Prognosis and prognostic research validating a prognostic model


19-Apr-2014 23:39

In the diagnostic setting, the probability that a particular disease is present can be used, for example, to inform the referral of patients for further testing, initiate treatment directly, or reassure patients that a serious cause for their symptoms is unlikely.

In the prognostic setting, predictions can be used for planning lifestyle or therapeutic decisions based on the risk for developing a particular outcome or state of health within a specific period (Steyerberg, 2009; Moons The nature of the prediction in diagnosis is estimating the probability that a specific outcome or disease is present (or absent) within an individual, at this point in time—that is, the moment of prediction (T=0).

These and other reviews provide a clear picture that, across different disease areas and different journals, there is a generally poor level of reporting of prediction model studies (Laupacis , 2014).
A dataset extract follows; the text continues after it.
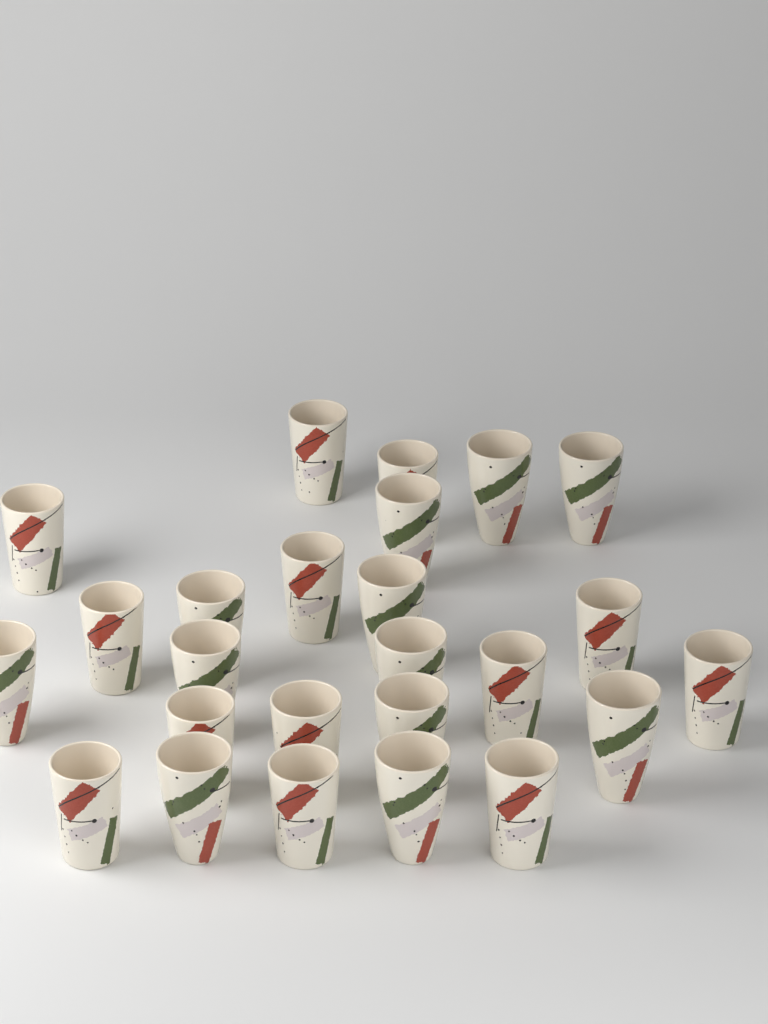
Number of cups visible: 25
Furthermore, these reviews have shown that serious deficiencies in the statistical methods, use of small data sets, inappropriate handling of missing data, and lack of validation are common (Laupacis , 2014).
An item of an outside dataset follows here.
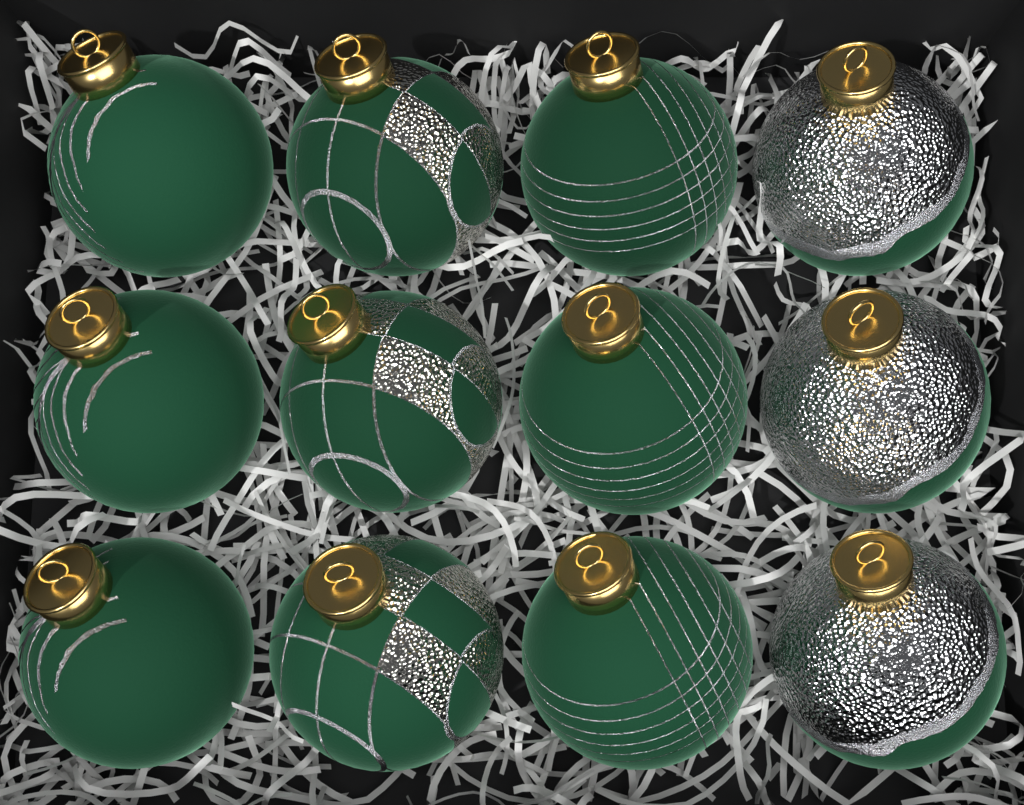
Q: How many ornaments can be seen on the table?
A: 12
Doctors naturally integrate several patient characteristics and symptoms (predictors, test results) to make a prediction (see Box B for differences in common terminology between diagnostic and prognostic studies). Prediction models (also commonly called ‘prognostic models,' ‘risk scores,' or ‘prediction rules' (Steyerberg ).
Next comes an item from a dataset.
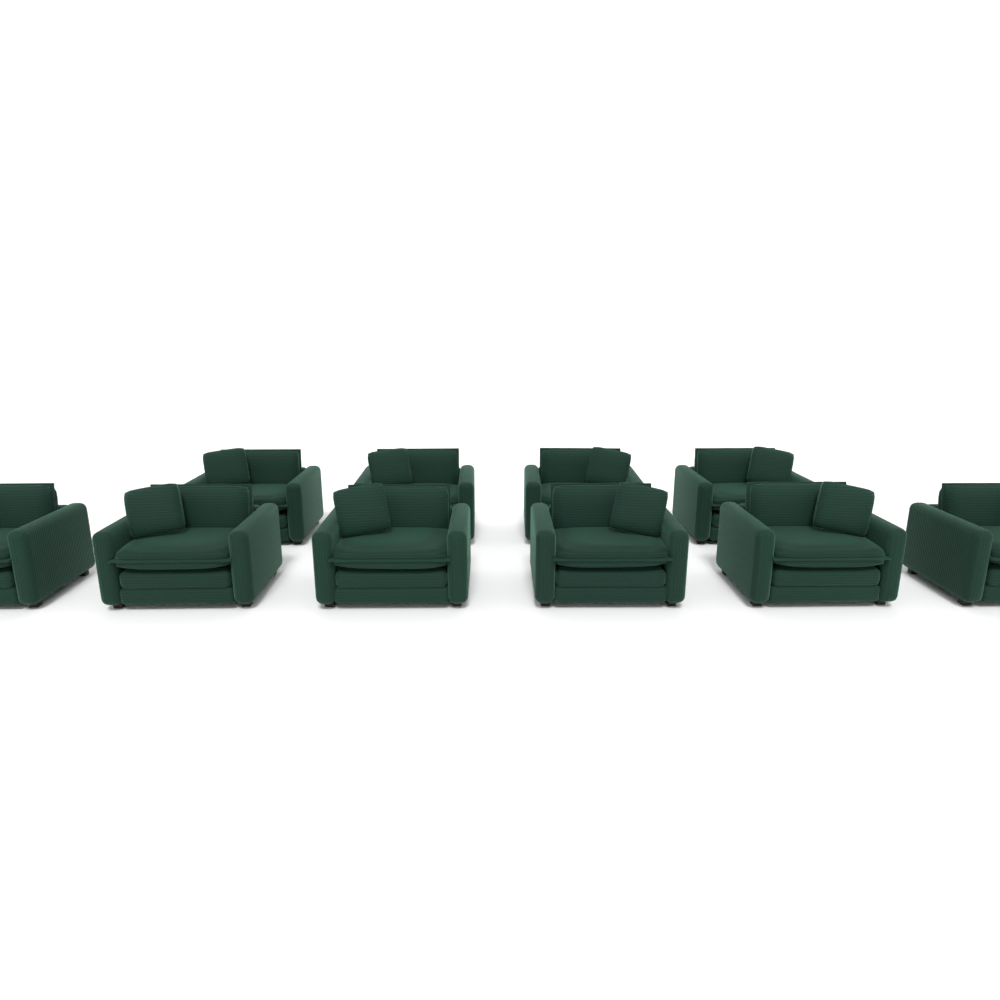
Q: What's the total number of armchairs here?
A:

Model development studies aim to derive a prediction model by selecting the relevant predictors and combining them statistically into a multivariable model.

Collins (2011) evaluated the methodological conduct and reporting of 39 reports published before May 2011 describing the development of models to predict prevalent or incident type 2 diabetes. The list was refined during several meetings of the steering group and in e-mail discussions with the wider group of TRIPOD contributors.The resulting TRIPOD Statement is a checklist of 22 items, deemed essential for transparent reporting of a prediction model study.To aid the editorial process and readers of prediction model studies, it is recommended that authors include a completed checklist in their submission (also available at

In medicine, patients with their care providers are confronted with making numerous decisions on the basis of an estimated risk or probability that a specific disease or condition is present (diagnostic setting) or a specific event will occur in the future (prognostic setting) (Box A).

This article describes how the TRIPOD Statement was developed.